_Work to complete:_ Without altering a single character, set down all of the data below.

----------

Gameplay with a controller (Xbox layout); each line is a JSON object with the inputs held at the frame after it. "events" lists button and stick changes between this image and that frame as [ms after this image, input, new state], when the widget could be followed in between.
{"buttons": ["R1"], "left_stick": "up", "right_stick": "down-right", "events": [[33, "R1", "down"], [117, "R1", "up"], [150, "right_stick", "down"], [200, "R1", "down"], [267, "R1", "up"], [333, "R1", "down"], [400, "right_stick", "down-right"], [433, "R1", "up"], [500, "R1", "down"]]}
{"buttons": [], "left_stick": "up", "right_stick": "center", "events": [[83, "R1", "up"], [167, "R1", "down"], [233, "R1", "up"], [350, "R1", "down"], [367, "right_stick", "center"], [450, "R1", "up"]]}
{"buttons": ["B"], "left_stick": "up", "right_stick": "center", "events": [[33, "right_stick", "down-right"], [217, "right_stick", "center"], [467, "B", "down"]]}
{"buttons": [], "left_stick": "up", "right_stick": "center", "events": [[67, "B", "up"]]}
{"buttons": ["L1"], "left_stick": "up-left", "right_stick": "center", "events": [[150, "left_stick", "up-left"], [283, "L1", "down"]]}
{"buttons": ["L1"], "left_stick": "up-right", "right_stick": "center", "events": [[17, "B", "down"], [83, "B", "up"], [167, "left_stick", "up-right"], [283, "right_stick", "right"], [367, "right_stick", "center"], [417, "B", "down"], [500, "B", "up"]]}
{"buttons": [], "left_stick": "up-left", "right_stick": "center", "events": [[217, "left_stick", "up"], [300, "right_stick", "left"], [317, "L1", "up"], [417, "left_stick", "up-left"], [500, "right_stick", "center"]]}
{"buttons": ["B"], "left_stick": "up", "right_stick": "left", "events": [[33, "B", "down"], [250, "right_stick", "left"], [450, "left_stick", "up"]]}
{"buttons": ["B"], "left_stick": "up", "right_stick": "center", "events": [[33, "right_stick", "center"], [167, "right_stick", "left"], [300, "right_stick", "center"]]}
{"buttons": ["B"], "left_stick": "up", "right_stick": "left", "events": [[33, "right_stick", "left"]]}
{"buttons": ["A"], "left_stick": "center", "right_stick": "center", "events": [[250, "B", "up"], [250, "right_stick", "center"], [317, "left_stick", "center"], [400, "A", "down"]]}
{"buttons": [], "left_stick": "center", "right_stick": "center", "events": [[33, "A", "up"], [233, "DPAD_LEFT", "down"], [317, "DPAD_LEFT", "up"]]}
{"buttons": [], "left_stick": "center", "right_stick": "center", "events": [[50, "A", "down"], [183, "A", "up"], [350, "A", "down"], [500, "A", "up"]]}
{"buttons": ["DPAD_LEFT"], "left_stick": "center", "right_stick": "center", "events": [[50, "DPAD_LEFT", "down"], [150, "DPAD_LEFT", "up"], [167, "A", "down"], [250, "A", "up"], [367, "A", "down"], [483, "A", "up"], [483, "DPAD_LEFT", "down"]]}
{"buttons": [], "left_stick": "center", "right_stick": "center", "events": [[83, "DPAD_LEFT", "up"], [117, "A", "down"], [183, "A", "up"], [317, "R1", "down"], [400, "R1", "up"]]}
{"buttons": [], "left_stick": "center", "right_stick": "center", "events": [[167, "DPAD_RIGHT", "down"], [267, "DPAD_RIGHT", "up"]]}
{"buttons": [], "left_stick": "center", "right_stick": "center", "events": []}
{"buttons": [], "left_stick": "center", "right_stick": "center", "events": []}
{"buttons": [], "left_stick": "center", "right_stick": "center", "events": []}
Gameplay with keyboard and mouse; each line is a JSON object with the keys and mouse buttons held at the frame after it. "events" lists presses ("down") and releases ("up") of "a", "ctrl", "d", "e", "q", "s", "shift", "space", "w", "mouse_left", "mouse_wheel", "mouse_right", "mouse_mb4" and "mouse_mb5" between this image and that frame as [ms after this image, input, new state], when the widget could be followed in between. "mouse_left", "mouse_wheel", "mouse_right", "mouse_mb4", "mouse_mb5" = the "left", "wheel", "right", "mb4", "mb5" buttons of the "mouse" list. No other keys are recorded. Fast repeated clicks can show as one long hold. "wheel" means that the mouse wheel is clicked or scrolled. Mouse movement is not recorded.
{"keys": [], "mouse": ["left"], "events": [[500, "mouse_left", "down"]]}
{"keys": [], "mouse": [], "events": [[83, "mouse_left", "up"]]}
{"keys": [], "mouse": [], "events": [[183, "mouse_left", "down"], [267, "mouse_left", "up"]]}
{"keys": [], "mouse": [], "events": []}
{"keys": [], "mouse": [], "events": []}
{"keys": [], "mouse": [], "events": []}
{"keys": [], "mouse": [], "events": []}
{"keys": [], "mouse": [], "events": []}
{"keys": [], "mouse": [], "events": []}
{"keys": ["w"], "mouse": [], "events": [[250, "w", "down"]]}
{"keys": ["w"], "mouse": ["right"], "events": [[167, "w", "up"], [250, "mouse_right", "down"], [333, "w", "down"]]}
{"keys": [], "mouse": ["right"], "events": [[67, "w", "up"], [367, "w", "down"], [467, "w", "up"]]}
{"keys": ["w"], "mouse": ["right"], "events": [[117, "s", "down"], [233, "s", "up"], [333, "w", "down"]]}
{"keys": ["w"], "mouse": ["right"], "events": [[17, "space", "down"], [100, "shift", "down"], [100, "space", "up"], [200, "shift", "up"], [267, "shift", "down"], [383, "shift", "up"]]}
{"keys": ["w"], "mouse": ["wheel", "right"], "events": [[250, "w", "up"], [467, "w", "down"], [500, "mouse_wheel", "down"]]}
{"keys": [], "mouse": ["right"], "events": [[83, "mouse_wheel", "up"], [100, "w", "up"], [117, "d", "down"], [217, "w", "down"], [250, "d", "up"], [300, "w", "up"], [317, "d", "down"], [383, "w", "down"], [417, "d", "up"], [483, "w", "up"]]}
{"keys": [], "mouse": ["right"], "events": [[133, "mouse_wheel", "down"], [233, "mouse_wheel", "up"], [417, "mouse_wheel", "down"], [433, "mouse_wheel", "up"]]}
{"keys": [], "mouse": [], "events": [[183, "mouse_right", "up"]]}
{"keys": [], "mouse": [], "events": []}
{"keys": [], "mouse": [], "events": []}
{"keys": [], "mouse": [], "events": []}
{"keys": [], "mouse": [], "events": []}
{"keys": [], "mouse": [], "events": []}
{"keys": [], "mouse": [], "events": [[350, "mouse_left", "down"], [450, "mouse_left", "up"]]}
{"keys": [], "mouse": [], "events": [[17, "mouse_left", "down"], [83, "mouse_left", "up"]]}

----------

_Response to this exercise:_
Gameplay with a controller (Xbox layout); each line is a JSON object with the inputs held at the frame after it. "events" lists button and stick changes between this image and that frame as [ms after this image, input, new state], when the widget could be followed in between.
{"buttons": ["R1"], "left_stick": "up", "right_stick": "down-right", "events": [[33, "R1", "down"], [117, "R1", "up"], [150, "right_stick", "down"], [200, "R1", "down"], [267, "R1", "up"], [333, "R1", "down"], [400, "right_stick", "down-right"], [433, "R1", "up"], [500, "R1", "down"]]}
{"buttons": [], "left_stick": "up", "right_stick": "center", "events": [[83, "R1", "up"], [167, "R1", "down"], [233, "R1", "up"], [350, "R1", "down"], [367, "right_stick", "center"], [450, "R1", "up"]]}
{"buttons": ["B"], "left_stick": "up", "right_stick": "center", "events": [[33, "right_stick", "down-right"], [217, "right_stick", "center"], [467, "B", "down"]]}
{"buttons": [], "left_stick": "up", "right_stick": "center", "events": [[67, "B", "up"]]}
{"buttons": ["L1"], "left_stick": "up-left", "right_stick": "center", "events": [[150, "left_stick", "up-left"], [283, "L1", "down"]]}
{"buttons": ["L1"], "left_stick": "up-right", "right_stick": "center", "events": [[17, "B", "down"], [83, "B", "up"], [167, "left_stick", "up-right"], [283, "right_stick", "right"], [367, "right_stick", "center"], [417, "B", "down"], [500, "B", "up"]]}
{"buttons": [], "left_stick": "up-left", "right_stick": "center", "events": [[217, "left_stick", "up"], [300, "right_stick", "left"], [317, "L1", "up"], [417, "left_stick", "up-left"], [500, "right_stick", "center"]]}
{"buttons": ["B"], "left_stick": "up", "right_stick": "left", "events": [[33, "B", "down"], [250, "right_stick", "left"], [450, "left_stick", "up"]]}
{"buttons": ["B"], "left_stick": "up", "right_stick": "center", "events": [[33, "right_stick", "center"], [167, "right_stick", "left"], [300, "right_stick", "center"]]}
{"buttons": ["B"], "left_stick": "up", "right_stick": "left", "events": [[33, "right_stick", "left"]]}
{"buttons": ["A"], "left_stick": "center", "right_stick": "center", "events": [[250, "B", "up"], [250, "right_stick", "center"], [317, "left_stick", "center"], [400, "A", "down"]]}
{"buttons": [], "left_stick": "center", "right_stick": "center", "events": [[33, "A", "up"], [233, "DPAD_LEFT", "down"], [317, "DPAD_LEFT", "up"]]}
{"buttons": [], "left_stick": "center", "right_stick": "center", "events": [[50, "A", "down"], [183, "A", "up"], [350, "A", "down"], [500, "A", "up"]]}
{"buttons": ["DPAD_LEFT"], "left_stick": "center", "right_stick": "center", "events": [[50, "DPAD_LEFT", "down"], [150, "DPAD_LEFT", "up"], [167, "A", "down"], [250, "A", "up"], [367, "A", "down"], [483, "A", "up"], [483, "DPAD_LEFT", "down"]]}
{"buttons": [], "left_stick": "center", "right_stick": "center", "events": [[83, "DPAD_LEFT", "up"], [117, "A", "down"], [183, "A", "up"], [317, "R1", "down"], [400, "R1", "up"]]}
{"buttons": [], "left_stick": "center", "right_stick": "center", "events": [[167, "DPAD_RIGHT", "down"], [267, "DPAD_RIGHT", "up"]]}
{"buttons": [], "left_stick": "center", "right_stick": "center", "events": []}
{"buttons": [], "left_stick": "center", "right_stick": "center", "events": []}
{"buttons": [], "left_stick": "center", "right_stick": "center", "events": []}
Gameplay with keyboard and mouse; each line is a JSON object with the keys and mouse buttons held at the frame after it. "events" lists presses ("down") and releases ("up") of "a", "ctrl", "d", "e", "q", "s", "shift", "space", "w", "mouse_left", "mouse_wheel", "mouse_right", "mouse_mb4" and "mouse_mb5" between this image and that frame as [ms after this image, input, new state], when the widget could be followed in between. "mouse_left", "mouse_wheel", "mouse_right", "mouse_mb4", "mouse_mb5" = the "left", "wheel", "right", "mb4", "mb5" buttons of the "mouse" list. No other keys are recorded. Fast repeated clicks can show as one long hold. "wheel" means that the mouse wheel is clicked or scrolled. Mouse movement is not recorded.
{"keys": [], "mouse": ["left"], "events": [[500, "mouse_left", "down"]]}
{"keys": [], "mouse": [], "events": [[83, "mouse_left", "up"]]}
{"keys": [], "mouse": [], "events": [[183, "mouse_left", "down"], [267, "mouse_left", "up"]]}
{"keys": [], "mouse": [], "events": []}
{"keys": [], "mouse": [], "events": []}
{"keys": [], "mouse": [], "events": []}
{"keys": [], "mouse": [], "events": []}
{"keys": [], "mouse": [], "events": []}
{"keys": [], "mouse": [], "events": []}
{"keys": ["w"], "mouse": [], "events": [[250, "w", "down"]]}
{"keys": ["w"], "mouse": ["right"], "events": [[167, "w", "up"], [250, "mouse_right", "down"], [333, "w", "down"]]}
{"keys": [], "mouse": ["right"], "events": [[67, "w", "up"], [367, "w", "down"], [467, "w", "up"]]}
{"keys": ["w"], "mouse": ["right"], "events": [[117, "s", "down"], [233, "s", "up"], [333, "w", "down"]]}
{"keys": ["w"], "mouse": ["right"], "events": [[17, "space", "down"], [100, "shift", "down"], [100, "space", "up"], [200, "shift", "up"], [267, "shift", "down"], [383, "shift", "up"]]}
{"keys": ["w"], "mouse": ["wheel", "right"], "events": [[250, "w", "up"], [467, "w", "down"], [500, "mouse_wheel", "down"]]}
{"keys": [], "mouse": ["right"], "events": [[83, "mouse_wheel", "up"], [100, "w", "up"], [117, "d", "down"], [217, "w", "down"], [250, "d", "up"], [300, "w", "up"], [317, "d", "down"], [383, "w", "down"], [417, "d", "up"], [483, "w", "up"]]}
{"keys": [], "mouse": ["right"], "events": [[133, "mouse_wheel", "down"], [233, "mouse_wheel", "up"], [417, "mouse_wheel", "down"], [433, "mouse_wheel", "up"]]}
{"keys": [], "mouse": [], "events": [[183, "mouse_right", "up"]]}
{"keys": [], "mouse": [], "events": []}
{"keys": [], "mouse": [], "events": []}
{"keys": [], "mouse": [], "events": []}
{"keys": [], "mouse": [], "events": []}
{"keys": [], "mouse": [], "events": []}
{"keys": [], "mouse": [], "events": [[350, "mouse_left", "down"], [450, "mouse_left", "up"]]}
{"keys": [], "mouse": [], "events": [[17, "mouse_left", "down"], [83, "mouse_left", "up"]]}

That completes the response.